Most small businesses begin as sole proprietorships. That means that you, the owner, are the business, and the business is you – in the eyes of the law, at least.
There are a number of benefits to being a sole proprietorship, including the minimal legal expenses involved in forming one, no required corporate tax payments and the ability for the owner to easily transfer or sell the business if he or she so chooses.
However, there are some situations when a small business owner might consider incorporating a business.
Why should I incorporate?
Fox Business pointed out that just the ability to follow your business’s name with “Inc.” offers a tad more credibility for your organization. Plus, in most states, other companies won’t be able to form a new business with the same name as yours.
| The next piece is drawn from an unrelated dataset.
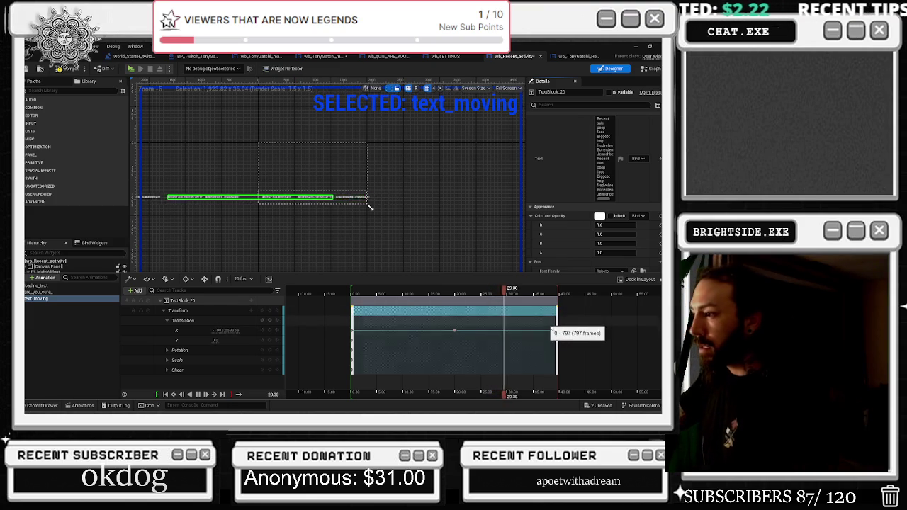
right_click(558, 333)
Incorporating has numerous tax benefits as well. First, it legally separates you from the company. While this might make tax season a little bit more complex, it also protects you, as a person, from any debts and obligations that your business has. Additionally, corporations can deduct some business expenses, like salaries for employees and new equipment purchases.
How do I incorporate?
When you’re looking to incorporate, the first stop you should make is at the secretary of state or the office in your area in charge of registering corporations in your state. It typically makes the most sense to incorporate in the state in which you operate your business, Incorporate.com explained.
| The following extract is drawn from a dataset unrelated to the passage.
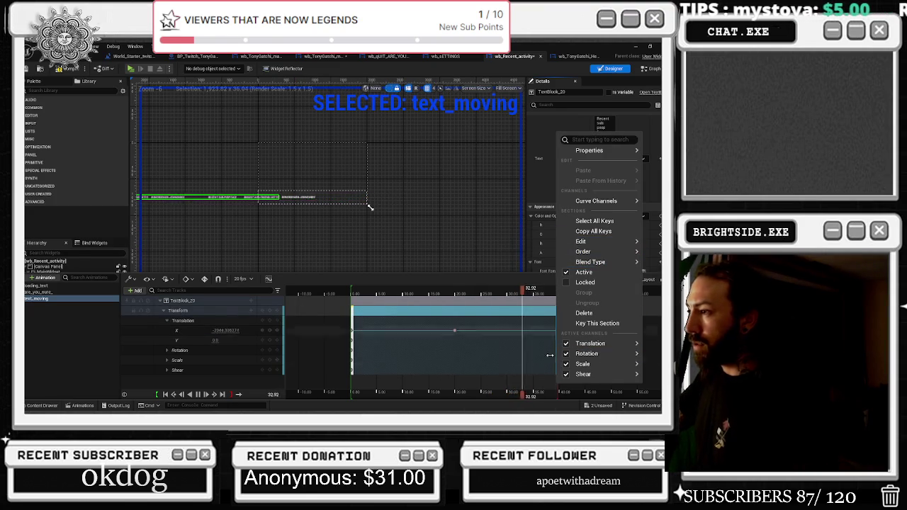
mouse_move(596, 262)
click(534, 333)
At the secretary of state’s office, you’ll obtain information about the fees and forms associated with incorporating. Many small-business owners hire an attorney to aid in the process to ensure they do everything by the books. Others go it alone, using their research skills and some software programs to guide them along.
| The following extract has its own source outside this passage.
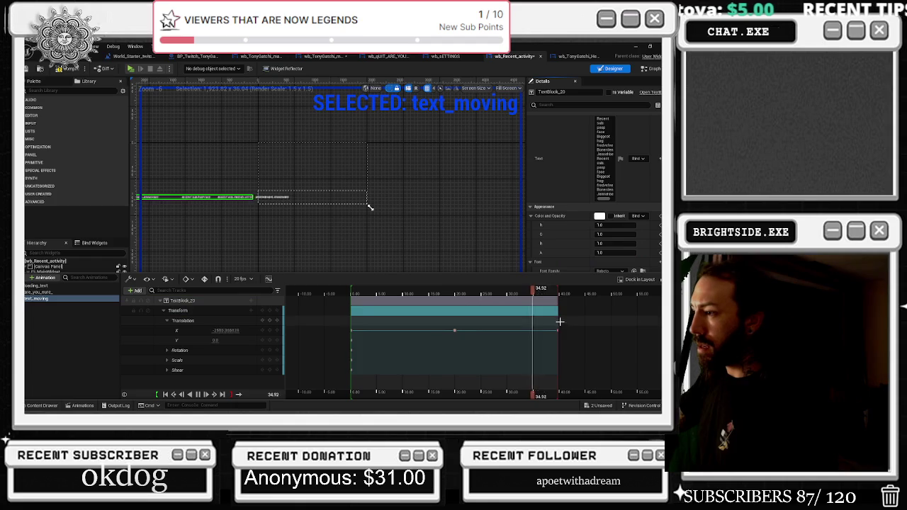
right_click(557, 332)
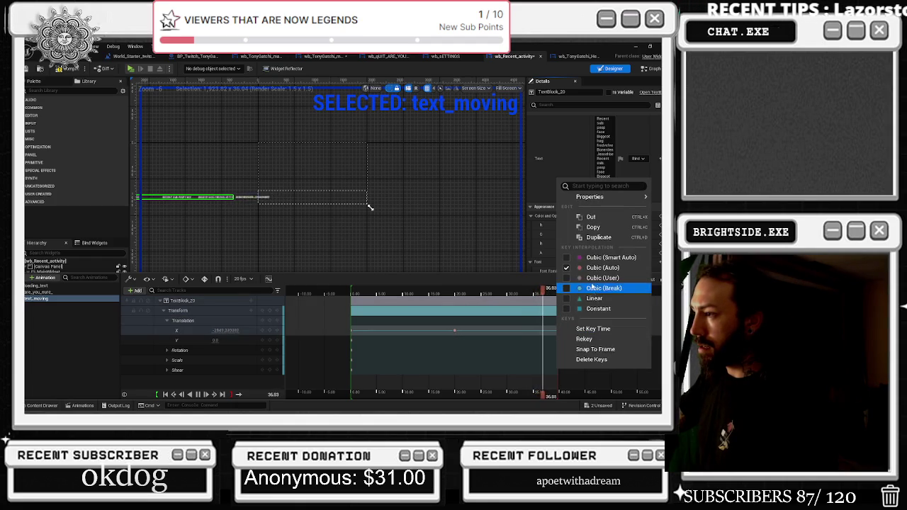
click(601, 278)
Next, you’ll need to create your articles of incorporation. You may write this from scratch, though some states provide a form for you (or your attorney) to fill out. In either case, you’ll include:
- The proposed name of the corporation.
- The address of the main office of the corporation.
- The names and addresses of all the parties incorporating.
- The purpose for incorporating.
Then, you’ll create the corporation’s bylaws. These include:
- The roles and responsibilities of the shareholders, officers, and directors.
- When stockholder meetings will be held.
- Any other pertinent information about how the company will be run.
It’s important to remember, though, that once you’ve incorporated, you must adhere to the bylaws as written. If you don’t, there may be legal repercussions.
Incorporating is a big decision. While there are plenty of advantages, there are some drawbacks as well. Before making this move, you must think carefully about what you foresee the future of your business to be, and consider all the outcomes of incorporating a business.